Testo del documento:
È difficile il tempo giusto del saluto / Gianmaria Testa oltre il muro di una stanza

31 Marzo 2016

Dopo una lunga interruzione dell’attività concertistica, dovuta a un tumore incurabile, Gianmaria Testa era tornato l’anno scorso nel cortile della Scuola Holden, e seduto su una sedia, senza la sua chitarra, aveva detto che le conseguenze della malattia erano due: non riusciva più a suonare la chitarra, si sarebbe mangiato qualche parola. Poi lesse una poesia in cui nominava tutte le cose che di fronte al congedo dalla vita secondo lui avevano valore: ce n’erano tante, ma soprattutto c’era il senso di fare parte di un tutto, e la mesta serenità di riassegnarsi al tutto.

Era nato a Cavallermaggiore, nella piana tra Torino e Cuneo, nel 1958. Viveva nelle Langhe. Lavorò a lungo nelle Ferrovie dello Stato, e prima di fare il “non mestiere” per eccellenza, ovvero il musicista («che lavoro fai?» - il musicista «Sì, ho capito, ma come lavoro, dico?» è un tormentone su cui anche lui scherzava) era capostazione a Cuneo. Come Paolo Conte, avvocato di Asti, era cantautore a modo suo; cioè, in Italia era un cantautore come ce n’erano in Francia nel dopoguerra sino agli Sessanta: intellettuale, poco allegro, capace di creare mood eleganti; infatti, come Paolo Conte, era adorato dal pubblico francese, e le sue date all’Olympia di Parigi erano sempre esaurite.

Dati registrati:

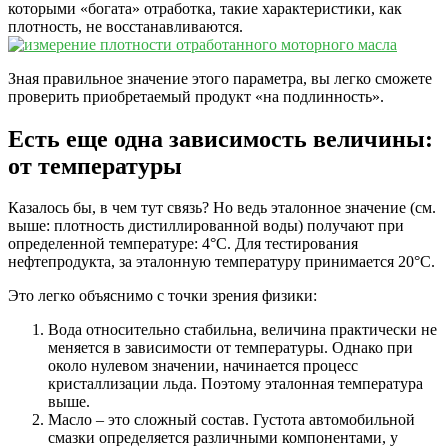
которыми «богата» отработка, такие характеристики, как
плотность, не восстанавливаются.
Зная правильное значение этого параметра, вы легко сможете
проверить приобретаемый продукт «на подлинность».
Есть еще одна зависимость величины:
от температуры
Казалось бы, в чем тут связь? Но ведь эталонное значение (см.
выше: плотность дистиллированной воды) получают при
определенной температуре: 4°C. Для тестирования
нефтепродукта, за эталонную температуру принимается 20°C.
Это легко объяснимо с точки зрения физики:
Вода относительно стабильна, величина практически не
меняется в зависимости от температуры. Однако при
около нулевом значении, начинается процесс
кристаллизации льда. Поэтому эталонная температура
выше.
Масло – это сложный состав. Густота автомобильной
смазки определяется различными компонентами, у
--
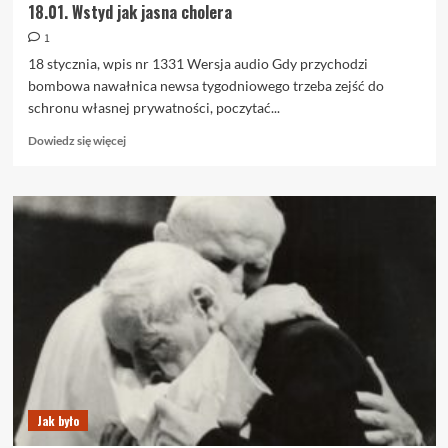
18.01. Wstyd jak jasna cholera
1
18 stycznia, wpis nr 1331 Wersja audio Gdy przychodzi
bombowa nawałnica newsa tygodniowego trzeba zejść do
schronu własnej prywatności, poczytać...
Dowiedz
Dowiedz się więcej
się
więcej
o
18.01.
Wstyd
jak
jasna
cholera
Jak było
---
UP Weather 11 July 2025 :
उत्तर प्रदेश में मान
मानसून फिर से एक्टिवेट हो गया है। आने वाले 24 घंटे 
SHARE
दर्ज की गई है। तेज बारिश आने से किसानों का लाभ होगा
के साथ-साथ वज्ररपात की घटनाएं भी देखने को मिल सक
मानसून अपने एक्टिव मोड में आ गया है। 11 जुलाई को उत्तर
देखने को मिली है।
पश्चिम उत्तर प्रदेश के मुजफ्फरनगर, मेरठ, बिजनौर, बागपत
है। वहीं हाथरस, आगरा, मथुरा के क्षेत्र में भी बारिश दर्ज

Verifica la comprensione:
• a. Sostituisci "chitarra" con "fisarmonica" e trascrivi il testo su Gianmaria Testa da "Dopo una lunga" a "riassegnarsi al tutto.".
• b. Prosegui il testo su Gianmaria Testa dopo l'ultima frase riportata.

Risposte per esercizio:
• a.
Dopo una lunga interruzione dell’attività concertistica, dovuta a un tumore incurabile, Gianmaria Testa era tornato l’anno scorso nel cortile della Scuola Holden, e seduto su una sedia, senza la sua fisarmonica, aveva detto che le conseguenze della malattia erano due: non riusciva più a suonare la fisarmonica, si sarebbe mangiato qualche parola. Poi lesse una poesia in cui nominava tutte le cose che di fronte al congedo dalla vita secondo lui avevano valore: ce n’erano tante, ma soprattutto c’era il senso di fare parte di un tutto, e la mesta serenità di riassegnarsi al tutto.

• b.
Cosa piaceva di questo cantautore ai francesi e – poi – anche agli italiani? Soprattutto il suo essere –autore. Perché cant-are non cantava molto. La sua, come quella di Conte, era una declamazione intonata che si fondava su testi di respiro letterario. Conte gioca con le citazioni musicali, nostalgiche di ritmi e atmosfere vintage, Testa no. Faceva indubbiamente chansons, di atmosfera struggente, ma la sua chitarra non esagerava mai: minimalista, appena citava profumi di jazz pacato, e anche gli arrangiamenti della sua piccola band agivano con discrezione. A occhi bendati il suo modo di declamar-cantando aveva un timbro similissimo a quello di Ivano Fossati. E in certi arrangiamenti rock a volte ricordava anche il declamar-urlando di Vasco Rossi. Come Vasco narra la sua epopea di tristezza di eterno giovane “rock” che si sente a disagio nel mondo, Testa ha raccontato in versi malinconici ma mai disperati nel senso di Pavese, per restare tra le Langhe e Torino, il disagio di generazioni consapevoli di sentire come tutto intorno si stesse facendo cinico e antipatico.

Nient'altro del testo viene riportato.